- GOAL OF THE EXERCISE
Take the lines in the listing below from the line with "Ajouter une photo" up to and including the line with "Schade melden" and set them down exactly, skipping pictures and adding nothing.

- RECORDS FOR THIS EXERCISE

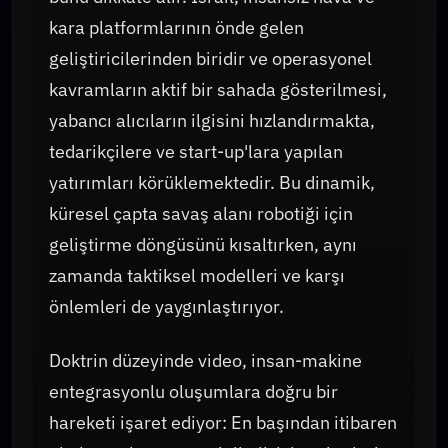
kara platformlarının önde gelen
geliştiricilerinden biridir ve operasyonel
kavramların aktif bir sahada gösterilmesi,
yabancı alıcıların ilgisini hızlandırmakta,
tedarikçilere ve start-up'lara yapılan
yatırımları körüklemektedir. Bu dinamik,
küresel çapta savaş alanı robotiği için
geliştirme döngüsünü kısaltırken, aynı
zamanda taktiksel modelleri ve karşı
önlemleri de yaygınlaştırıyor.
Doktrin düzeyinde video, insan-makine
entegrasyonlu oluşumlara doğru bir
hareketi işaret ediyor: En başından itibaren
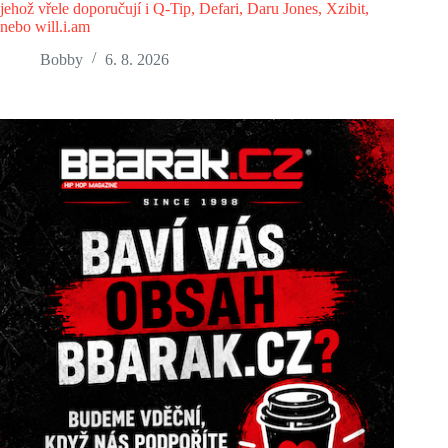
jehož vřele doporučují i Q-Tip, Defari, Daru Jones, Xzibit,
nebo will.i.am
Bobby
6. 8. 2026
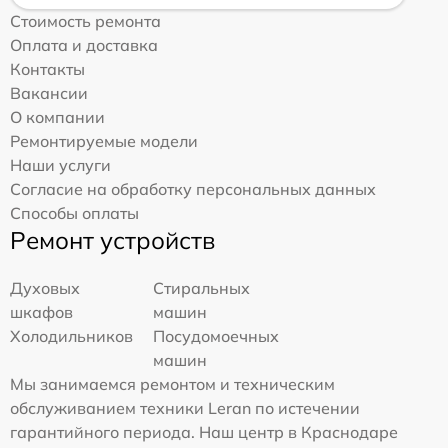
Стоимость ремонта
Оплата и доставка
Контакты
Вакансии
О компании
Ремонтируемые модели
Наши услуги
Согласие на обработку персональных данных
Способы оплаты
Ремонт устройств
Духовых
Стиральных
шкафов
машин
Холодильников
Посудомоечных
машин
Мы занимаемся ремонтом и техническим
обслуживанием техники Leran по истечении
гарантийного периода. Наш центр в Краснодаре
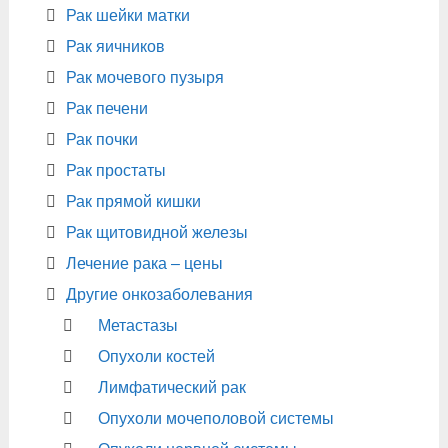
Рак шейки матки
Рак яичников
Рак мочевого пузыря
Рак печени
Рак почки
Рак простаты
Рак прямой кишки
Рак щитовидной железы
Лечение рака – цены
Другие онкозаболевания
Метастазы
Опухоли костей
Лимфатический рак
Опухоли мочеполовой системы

==

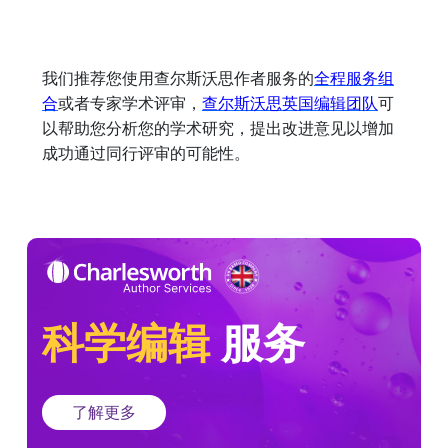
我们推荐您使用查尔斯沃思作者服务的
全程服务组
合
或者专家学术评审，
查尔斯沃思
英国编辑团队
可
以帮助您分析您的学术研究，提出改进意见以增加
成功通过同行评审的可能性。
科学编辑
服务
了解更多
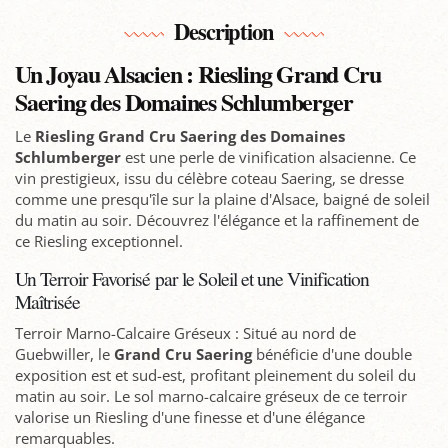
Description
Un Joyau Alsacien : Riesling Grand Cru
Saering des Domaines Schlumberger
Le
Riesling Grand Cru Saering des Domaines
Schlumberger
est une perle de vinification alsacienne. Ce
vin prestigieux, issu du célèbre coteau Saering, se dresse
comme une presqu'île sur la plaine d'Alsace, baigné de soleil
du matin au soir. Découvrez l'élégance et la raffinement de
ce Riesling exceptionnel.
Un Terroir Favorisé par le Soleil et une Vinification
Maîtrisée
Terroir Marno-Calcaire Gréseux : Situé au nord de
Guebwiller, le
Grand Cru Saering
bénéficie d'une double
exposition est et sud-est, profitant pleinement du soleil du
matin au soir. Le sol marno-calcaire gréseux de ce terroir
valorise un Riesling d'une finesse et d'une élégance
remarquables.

* * *

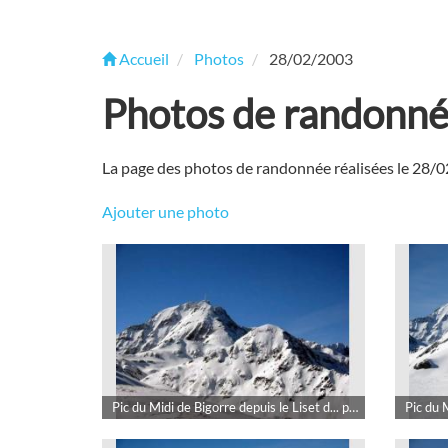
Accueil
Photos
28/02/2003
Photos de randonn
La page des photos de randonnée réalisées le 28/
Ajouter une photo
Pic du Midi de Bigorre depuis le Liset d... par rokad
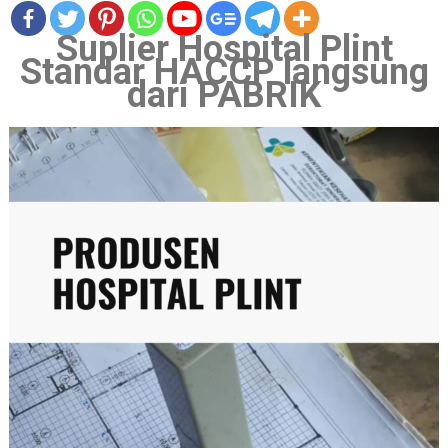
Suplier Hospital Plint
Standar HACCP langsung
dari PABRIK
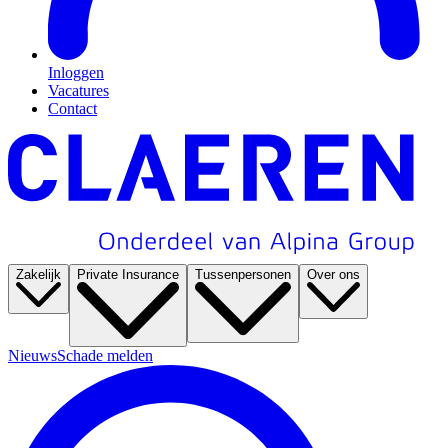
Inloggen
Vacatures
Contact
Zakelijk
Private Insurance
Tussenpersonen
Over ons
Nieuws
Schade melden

- ANSWER TO THIS TASK
Ajouter une photo
Pic du Midi de Bigorre depuis le Liset d... par rokad
Suplier Hospital Plint
Standar HACCP langsung
dari PABRIK
Inloggen
Vacatures
Contact
Zakelijk
Private Insurance
Tussenpersonen
Over ons
Nieuws
Schade melden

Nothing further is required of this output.